Input data:
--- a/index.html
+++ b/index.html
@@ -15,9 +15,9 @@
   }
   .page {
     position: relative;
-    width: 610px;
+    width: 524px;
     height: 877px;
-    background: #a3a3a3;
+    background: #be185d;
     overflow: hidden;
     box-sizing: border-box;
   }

--

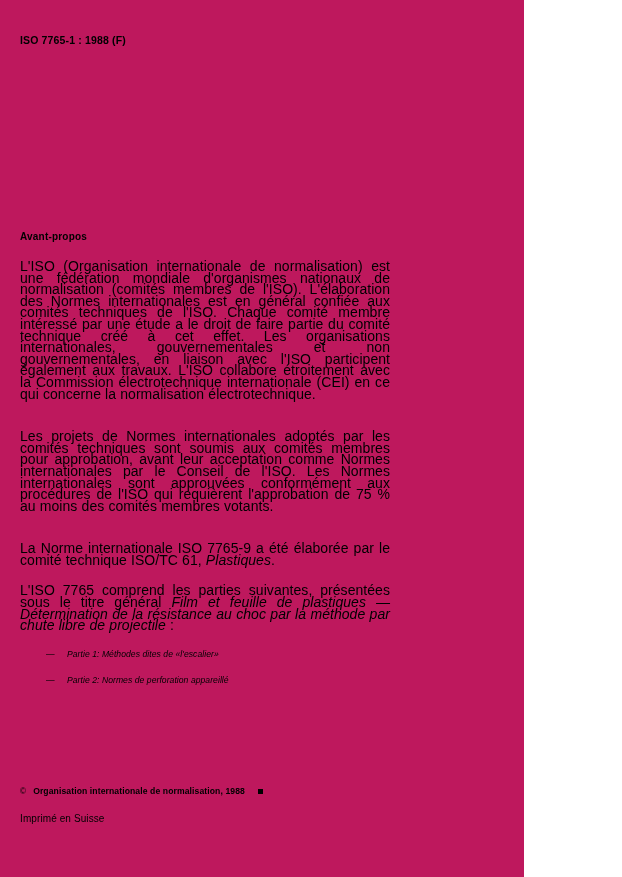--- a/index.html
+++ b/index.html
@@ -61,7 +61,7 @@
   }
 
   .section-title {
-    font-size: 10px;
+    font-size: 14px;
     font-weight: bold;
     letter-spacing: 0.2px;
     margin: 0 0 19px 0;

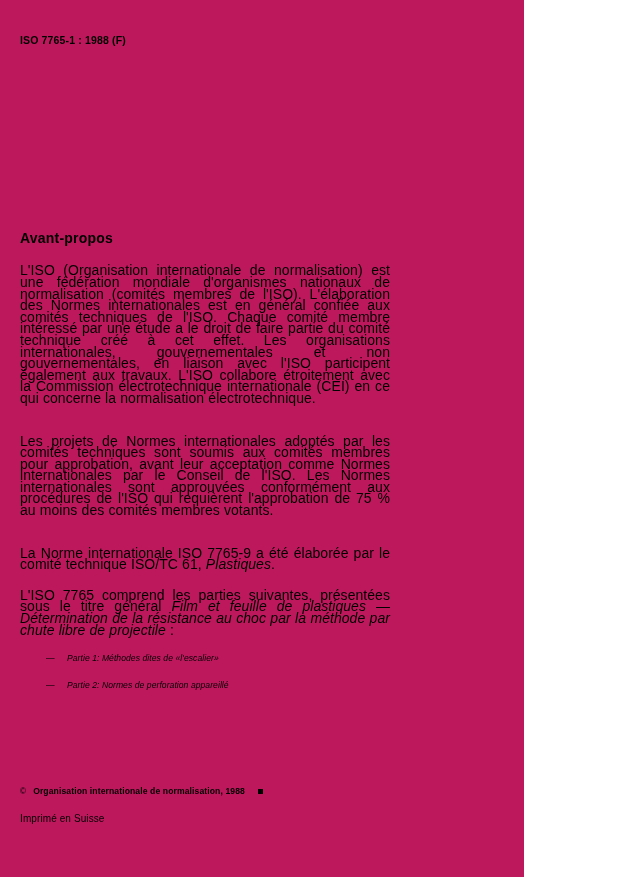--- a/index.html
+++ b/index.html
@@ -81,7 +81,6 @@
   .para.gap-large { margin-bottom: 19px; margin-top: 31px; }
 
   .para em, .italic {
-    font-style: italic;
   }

---

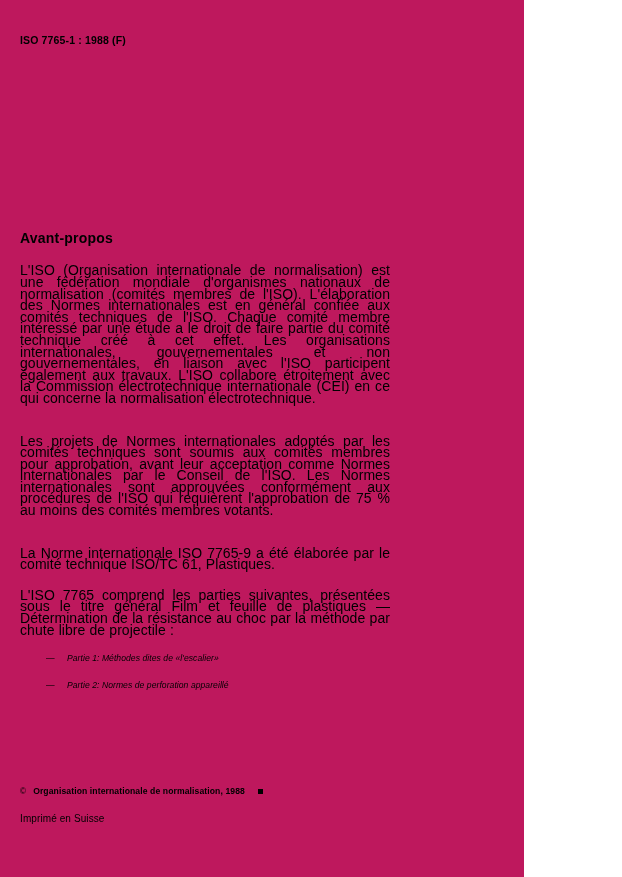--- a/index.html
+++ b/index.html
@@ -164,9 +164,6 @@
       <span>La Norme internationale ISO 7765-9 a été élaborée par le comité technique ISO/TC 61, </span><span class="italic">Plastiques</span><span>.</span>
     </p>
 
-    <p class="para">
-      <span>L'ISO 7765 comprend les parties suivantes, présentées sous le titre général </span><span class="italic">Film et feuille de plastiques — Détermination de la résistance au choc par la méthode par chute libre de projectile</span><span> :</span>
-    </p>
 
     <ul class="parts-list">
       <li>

What needs to be done: The answer must be every line of the records above that holds the word "span".

Result for this exercise:
       <span>La Norme internationale ISO 7765-9 a été élaborée par le comité technique ISO/TC 61, </span><span class="italic">Plastiques</span><span>.</span>
-      <span>L'ISO 7765 comprend les parties suivantes, présentées sous le titre général </span><span class="italic">Film et feuille de plastiques — Détermination de la résistance au choc par la méthode par chute libre de projectile</span><span> :</span>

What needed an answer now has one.